Segment Open

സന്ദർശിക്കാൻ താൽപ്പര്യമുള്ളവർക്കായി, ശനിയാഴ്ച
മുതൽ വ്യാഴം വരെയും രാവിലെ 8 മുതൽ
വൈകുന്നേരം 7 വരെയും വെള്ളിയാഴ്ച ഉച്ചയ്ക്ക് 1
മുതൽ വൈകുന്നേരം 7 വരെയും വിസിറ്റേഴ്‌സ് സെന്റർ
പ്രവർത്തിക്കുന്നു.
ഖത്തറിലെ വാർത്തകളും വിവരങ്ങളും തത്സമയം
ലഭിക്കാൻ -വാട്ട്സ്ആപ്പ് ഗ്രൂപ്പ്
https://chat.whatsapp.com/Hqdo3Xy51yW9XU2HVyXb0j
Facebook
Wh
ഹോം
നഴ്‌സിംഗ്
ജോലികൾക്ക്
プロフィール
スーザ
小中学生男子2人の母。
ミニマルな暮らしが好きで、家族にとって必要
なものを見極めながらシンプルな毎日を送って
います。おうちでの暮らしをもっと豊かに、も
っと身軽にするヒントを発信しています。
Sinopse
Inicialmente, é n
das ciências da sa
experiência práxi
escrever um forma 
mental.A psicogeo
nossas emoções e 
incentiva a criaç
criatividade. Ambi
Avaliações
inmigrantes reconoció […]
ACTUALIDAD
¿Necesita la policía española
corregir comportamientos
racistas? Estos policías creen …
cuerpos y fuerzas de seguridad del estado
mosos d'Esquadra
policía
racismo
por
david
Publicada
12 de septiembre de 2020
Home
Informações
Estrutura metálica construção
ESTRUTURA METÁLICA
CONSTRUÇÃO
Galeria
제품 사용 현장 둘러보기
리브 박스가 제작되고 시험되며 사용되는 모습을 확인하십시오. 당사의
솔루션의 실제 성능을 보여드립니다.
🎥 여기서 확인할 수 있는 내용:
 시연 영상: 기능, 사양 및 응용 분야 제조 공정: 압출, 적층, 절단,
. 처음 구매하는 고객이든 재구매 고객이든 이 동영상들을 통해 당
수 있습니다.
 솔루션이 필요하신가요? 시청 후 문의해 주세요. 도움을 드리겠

Segment Closed

Work instruction => When the line containing "ミニマルな暮らしが好きで、家族にとって必要" is reached, return it and every later line through the end of the listing above, unaltered and alone.

Answer to the problem =>
ミニマルな暮らしが好きで、家族にとって必要
なものを見極めながらシンプルな毎日を送って
います。おうちでの暮らしをもっと豊かに、も
っと身軽にするヒントを発信しています。
Sinopse
Inicialmente, é n
das ciências da sa
experiência práxi
escrever um forma 
mental.A psicogeo
nossas emoções e 
incentiva a criaç
criatividade. Ambi
Avaliações
inmigrantes reconoció […]
ACTUALIDAD
¿Necesita la policía española
corregir comportamientos
racistas? Estos policías creen …
cuerpos y fuerzas de seguridad del estado
mosos d'Esquadra
policía
racismo
por
david
Publicada
12 de septiembre de 2020
Home
Informações
Estrutura metálica construção
ESTRUTURA METÁLICA
CONSTRUÇÃO
Galeria
제품 사용 현장 둘러보기
리브 박스가 제작되고 시험되며 사용되는 모습을 확인하십시오. 당사의
솔루션의 실제 성능을 보여드립니다.
🎥 여기서 확인할 수 있는 내용:
 시연 영상: 기능, 사양 및 응용 분야 제조 공정: 압출, 적층, 절단,
. 처음 구매하는 고객이든 재구매 고객이든 이 동영상들을 통해 당
수 있습니다.
 솔루션이 필요하신가요? 시청 후 문의해 주세요. 도움을 드리겠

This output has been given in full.